------ PAGE TEXT ------

Route information
- Maintained by the Ministry of Transportation of Ontario
- Length: 26.1 km (16.2 mi)
- Existed: 1956–January 1, 1998

Major junctions
- South end: Highway 28 – Apsley
- North end: Highway 620 – Glen Alda

Location
- Country: Canada
- Province: Ontario

Highway system
- Ontario provincial highways; Current; Former; 400-series;
| ← Highway 503 |  | → Highway 505 |

= Ontario Highway 504 =

Former Ontario provincial highway

Secondary Highway 504, commonly referred to as Highway 504, was a provincially maintained secondary highway in the Canadian province of Ontario. The highway was 26.1 km long, connecting Highway 28 south of Apsley with Highway 620 in Glen Alda.
The only other community served by Highway 504 was Lasswade.

Highway 504 was established, along with many other secondary highways, in 1956. Originally, the route looped around Chandos Lake back to Apsley. However, the northern portion of this loop would later become Highway 620. During the 1997-1998 mass downloading of Ontario provincial highways to local authorities, Highway 504 was downloaded to Peterborough County and has since been known as County Road 504.

== Route description ==
Although Highway 504 no longer exists today, the route it follows is currently designated as Peterborough County Road 504. Despite this designation, a short 200 m section near Glen Alda lies within Hastings County. The route began at Highway 28 just south of Apsley, and entered the village along Burleigh Street before turning onto Wellington Street. From there, Highway 504 travelled east into the southern fringes of the Canadian Shield, with thick forests surrounding the majority of the route. However, in addition to the hamlet of Lasswade, located around the midpoint of the highway, the route also served cottagers along the southern and eastern shores of Chandos Lake and numerous residences line the length of road. At Lasswade, located at a junction with Peterborough County Road 46, Highway 504 turned north, and meandered towards Glen Alda. There it encountered Highway 620 and ended.

------ DATA SECTION ------

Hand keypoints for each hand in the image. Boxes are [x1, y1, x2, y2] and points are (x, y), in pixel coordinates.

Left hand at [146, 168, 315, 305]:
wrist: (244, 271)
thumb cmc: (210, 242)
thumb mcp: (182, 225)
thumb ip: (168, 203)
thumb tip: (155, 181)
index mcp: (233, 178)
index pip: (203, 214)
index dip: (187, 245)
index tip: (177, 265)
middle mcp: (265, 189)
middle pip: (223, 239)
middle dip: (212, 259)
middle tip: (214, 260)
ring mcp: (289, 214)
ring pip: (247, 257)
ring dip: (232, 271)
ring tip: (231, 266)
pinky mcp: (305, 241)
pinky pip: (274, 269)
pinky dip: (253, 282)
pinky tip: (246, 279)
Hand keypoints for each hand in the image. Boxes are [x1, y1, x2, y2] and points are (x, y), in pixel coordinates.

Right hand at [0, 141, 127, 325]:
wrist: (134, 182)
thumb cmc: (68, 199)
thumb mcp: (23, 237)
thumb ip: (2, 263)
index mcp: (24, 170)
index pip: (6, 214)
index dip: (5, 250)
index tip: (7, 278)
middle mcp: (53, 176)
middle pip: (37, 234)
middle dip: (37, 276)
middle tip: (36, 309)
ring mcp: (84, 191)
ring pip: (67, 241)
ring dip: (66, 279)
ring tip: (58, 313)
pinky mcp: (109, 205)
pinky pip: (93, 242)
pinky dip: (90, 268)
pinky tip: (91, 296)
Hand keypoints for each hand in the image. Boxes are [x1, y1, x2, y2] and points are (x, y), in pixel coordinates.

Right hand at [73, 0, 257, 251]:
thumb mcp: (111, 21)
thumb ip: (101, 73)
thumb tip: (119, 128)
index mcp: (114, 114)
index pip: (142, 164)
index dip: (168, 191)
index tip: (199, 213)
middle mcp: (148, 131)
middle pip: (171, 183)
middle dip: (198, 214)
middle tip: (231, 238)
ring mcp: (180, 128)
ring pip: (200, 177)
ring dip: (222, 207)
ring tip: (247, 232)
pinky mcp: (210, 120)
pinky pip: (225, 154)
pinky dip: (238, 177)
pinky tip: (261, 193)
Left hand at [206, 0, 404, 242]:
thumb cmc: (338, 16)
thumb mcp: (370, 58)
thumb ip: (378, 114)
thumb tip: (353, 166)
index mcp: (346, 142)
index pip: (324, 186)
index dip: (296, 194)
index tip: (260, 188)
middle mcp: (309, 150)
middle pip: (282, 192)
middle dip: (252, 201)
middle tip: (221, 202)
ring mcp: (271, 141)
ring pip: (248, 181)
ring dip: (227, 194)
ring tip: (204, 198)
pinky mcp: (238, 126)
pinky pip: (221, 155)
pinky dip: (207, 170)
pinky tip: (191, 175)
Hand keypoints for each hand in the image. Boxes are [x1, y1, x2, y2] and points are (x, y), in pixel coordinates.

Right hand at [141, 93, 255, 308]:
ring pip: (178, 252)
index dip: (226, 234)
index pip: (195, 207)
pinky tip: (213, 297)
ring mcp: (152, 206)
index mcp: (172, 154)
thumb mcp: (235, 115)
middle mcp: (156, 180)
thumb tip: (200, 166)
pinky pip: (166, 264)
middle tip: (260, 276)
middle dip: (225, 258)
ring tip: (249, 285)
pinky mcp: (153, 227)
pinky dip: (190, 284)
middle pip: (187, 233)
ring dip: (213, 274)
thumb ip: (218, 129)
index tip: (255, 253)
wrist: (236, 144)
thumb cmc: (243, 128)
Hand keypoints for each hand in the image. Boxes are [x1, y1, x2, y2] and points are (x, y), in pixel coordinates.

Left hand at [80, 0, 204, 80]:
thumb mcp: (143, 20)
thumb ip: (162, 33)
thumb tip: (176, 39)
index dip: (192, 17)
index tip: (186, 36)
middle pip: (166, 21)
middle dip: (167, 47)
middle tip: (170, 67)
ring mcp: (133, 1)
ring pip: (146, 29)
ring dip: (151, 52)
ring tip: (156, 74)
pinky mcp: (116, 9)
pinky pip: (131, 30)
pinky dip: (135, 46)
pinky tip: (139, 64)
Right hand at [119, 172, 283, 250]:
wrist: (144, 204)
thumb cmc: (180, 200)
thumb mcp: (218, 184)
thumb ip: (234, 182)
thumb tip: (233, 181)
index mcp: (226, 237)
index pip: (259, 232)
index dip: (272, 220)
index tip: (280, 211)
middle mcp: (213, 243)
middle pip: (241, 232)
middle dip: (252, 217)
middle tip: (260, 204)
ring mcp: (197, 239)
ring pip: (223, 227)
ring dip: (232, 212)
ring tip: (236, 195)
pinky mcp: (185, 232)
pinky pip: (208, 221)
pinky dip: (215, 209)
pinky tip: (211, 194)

------

**TASKS TO PERFORM:**
1. List every community that the article on Ontario Highway 504 names along the highway's route.
2. From the article on Ontario Highway 504, reproduce the passage starting at "Former Ontario provincial" and ending at "as County Road 504.".

**ANSWER SET:**
1.
- Apsley
- Lasswade
- Glen Alda

2.
Former Ontario provincial highway

Secondary Highway 504, commonly referred to as Highway 504, was a provincially maintained secondary highway in the Canadian province of Ontario. The highway was 26.1 km long, connecting Highway 28 south of Apsley with Highway 620 in Glen Alda.
The only other community served by Highway 504 was Lasswade.

Highway 504 was established, along with many other secondary highways, in 1956. Originally, the route looped around Chandos Lake back to Apsley. However, the northern portion of this loop would later become Highway 620. During the 1997-1998 mass downloading of Ontario provincial highways to local authorities, Highway 504 was downloaded to Peterborough County and has since been known as County Road 504.